-- START GIVEN DATA --

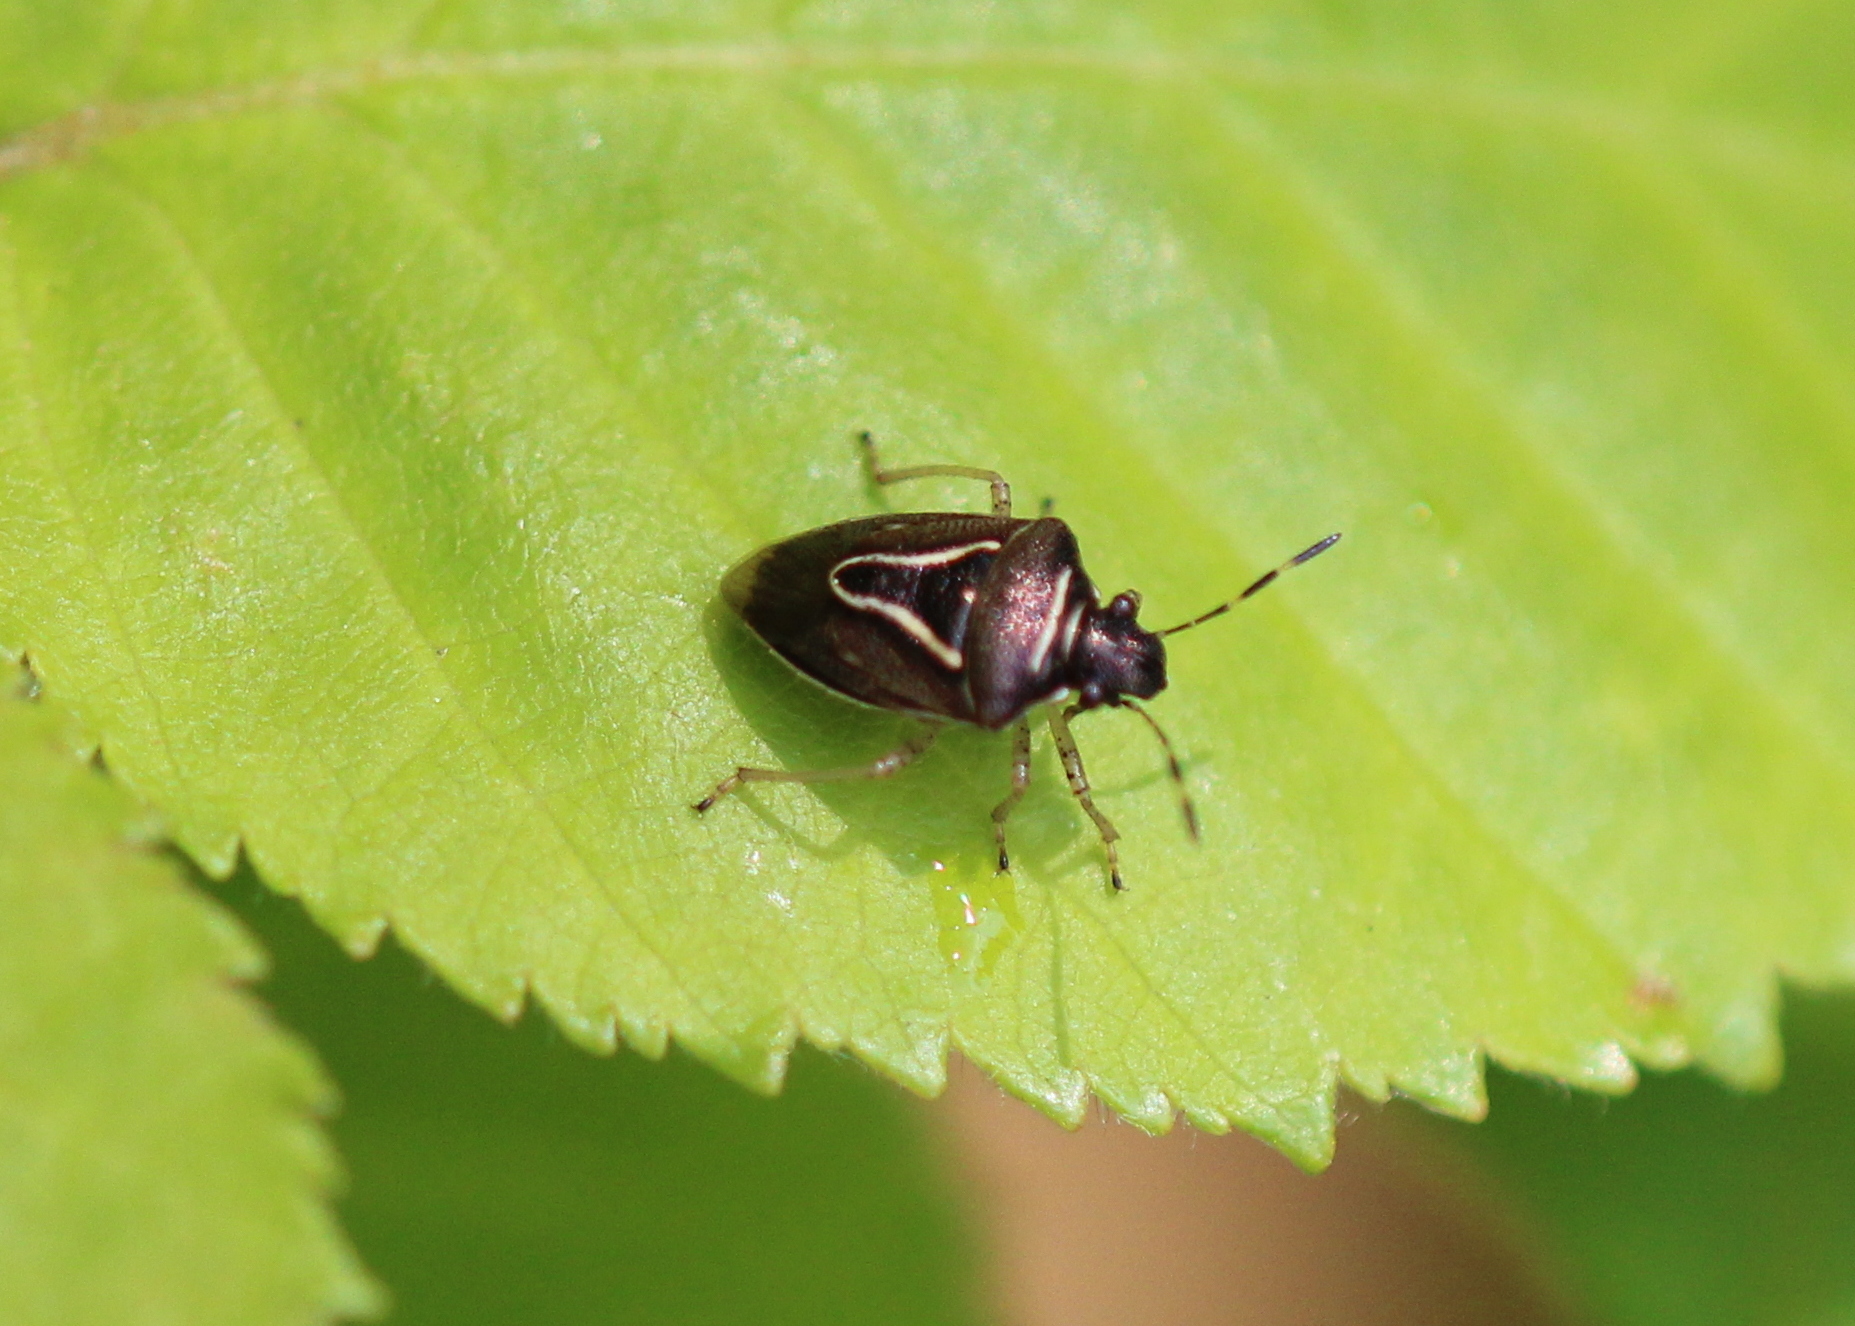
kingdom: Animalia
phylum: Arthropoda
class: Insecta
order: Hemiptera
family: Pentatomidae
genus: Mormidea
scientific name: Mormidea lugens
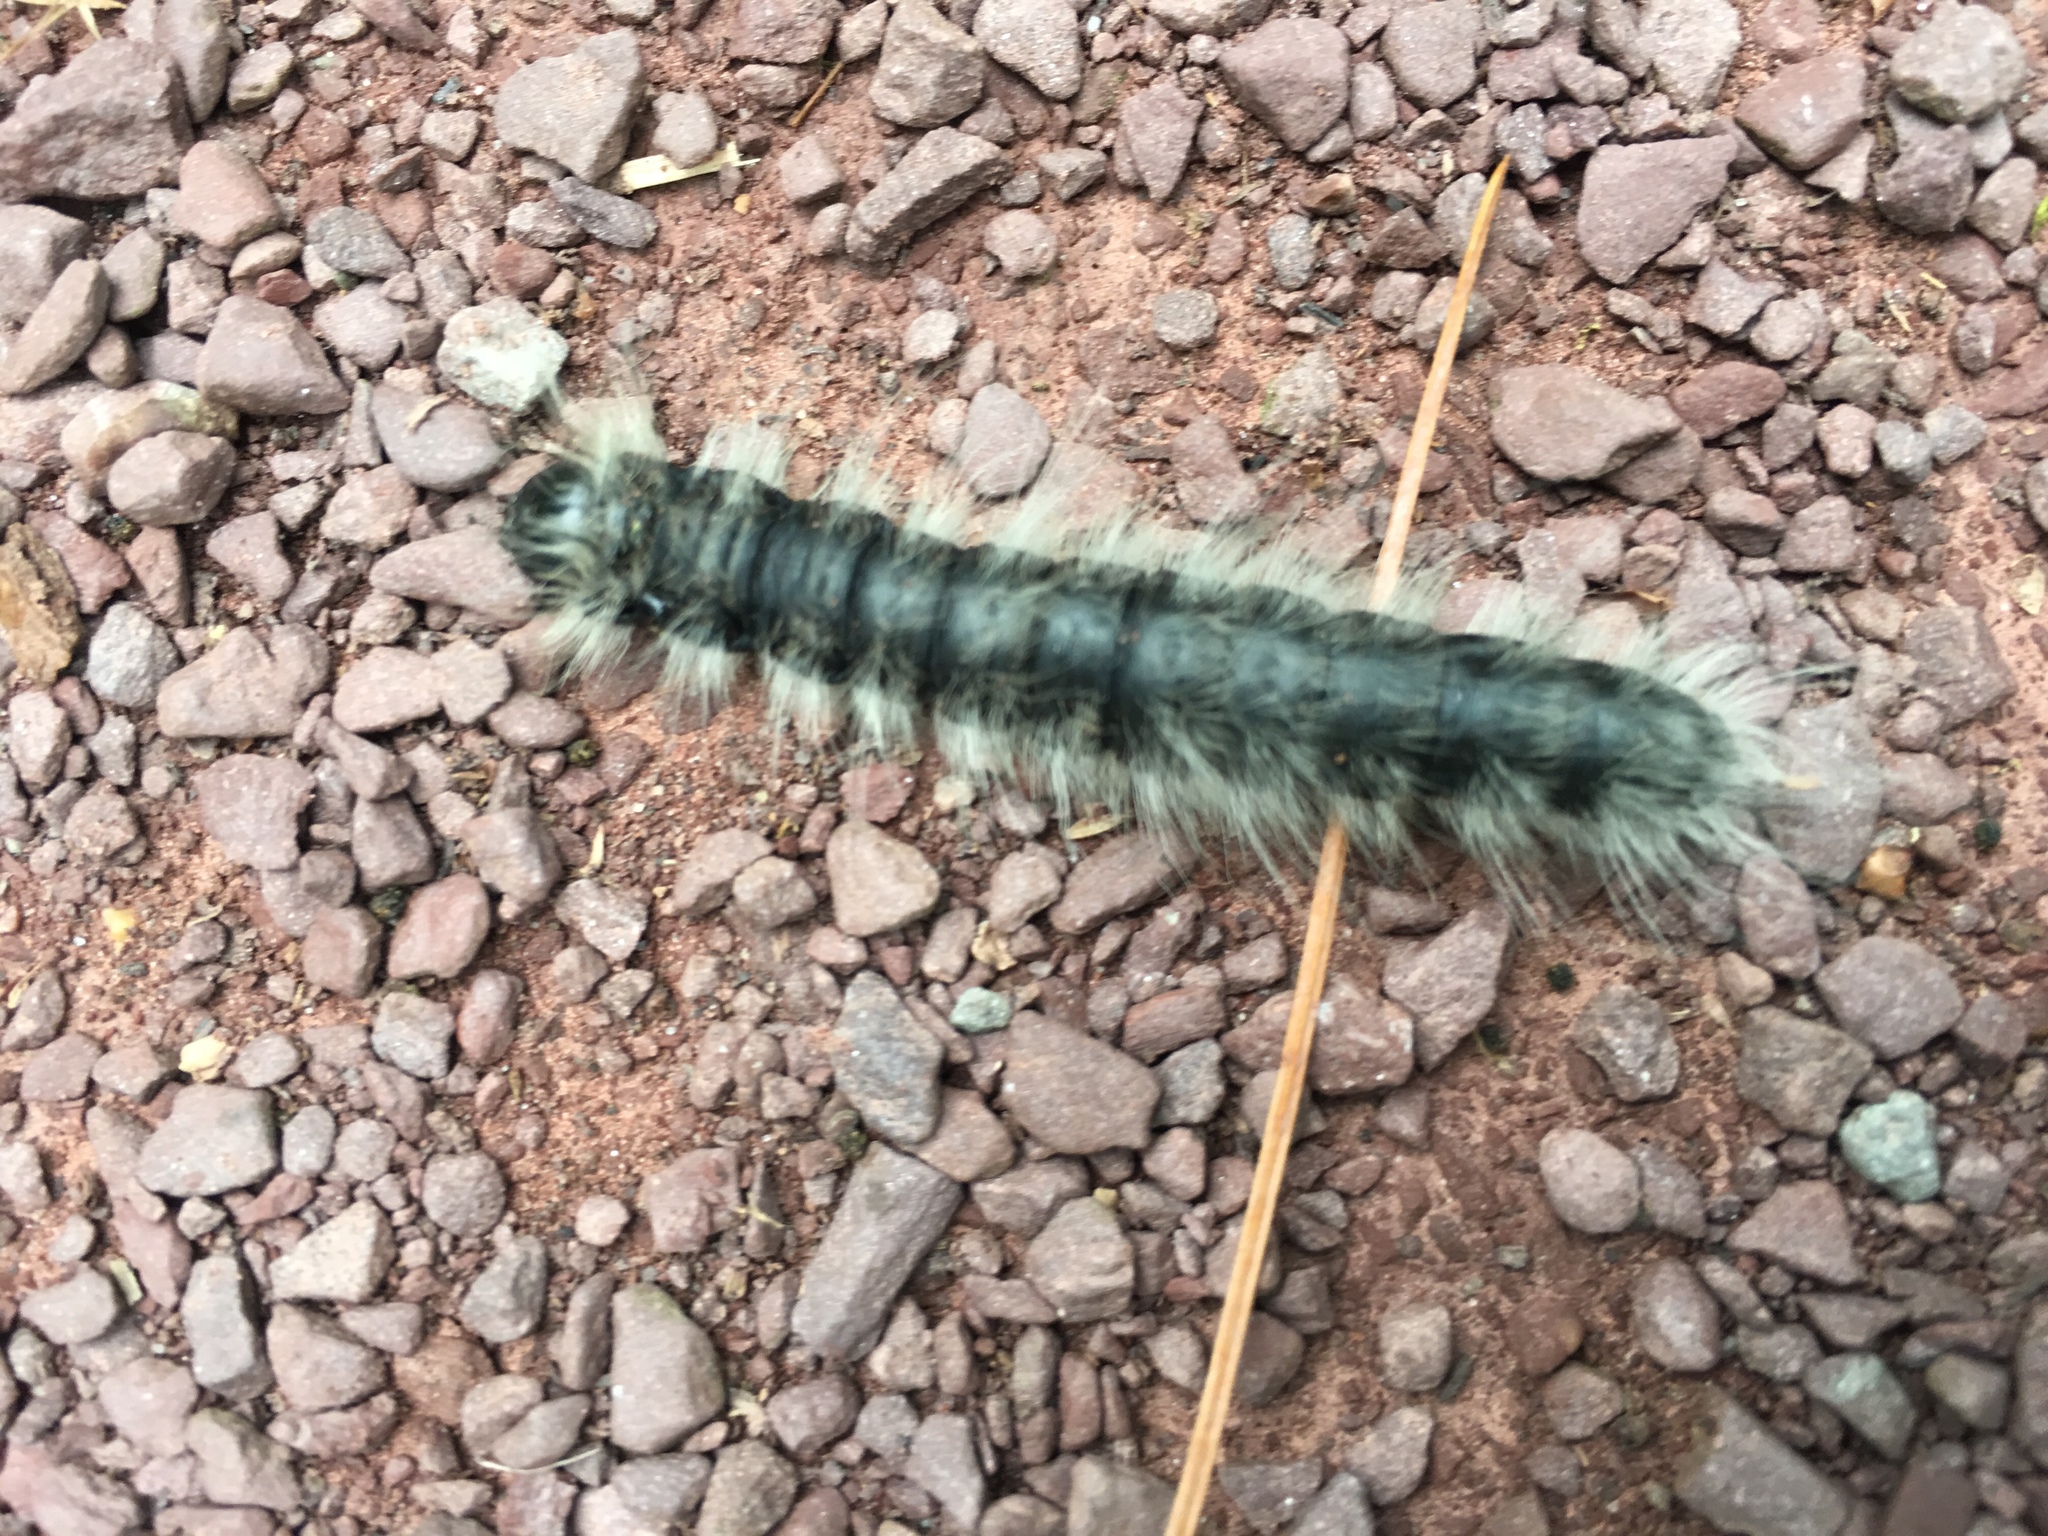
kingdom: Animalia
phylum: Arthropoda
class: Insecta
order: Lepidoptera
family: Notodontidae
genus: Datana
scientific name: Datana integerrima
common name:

-- END GIVEN DATA --

*WORK TO BE COMPLETED*. Copy every line of the records above without changing anything, and leave the pictures out of your answer.

*RESPONSE TO THIS EXERCISE*.
kingdom: Animalia
phylum: Arthropoda
class: Insecta
order: Hemiptera
family: Pentatomidae
genus: Mormidea
scientific name: Mormidea lugens
kingdom: Animalia
phylum: Arthropoda
class: Insecta
order: Lepidoptera
family: Notodontidae
genus: Datana
scientific name: Datana integerrima
common name:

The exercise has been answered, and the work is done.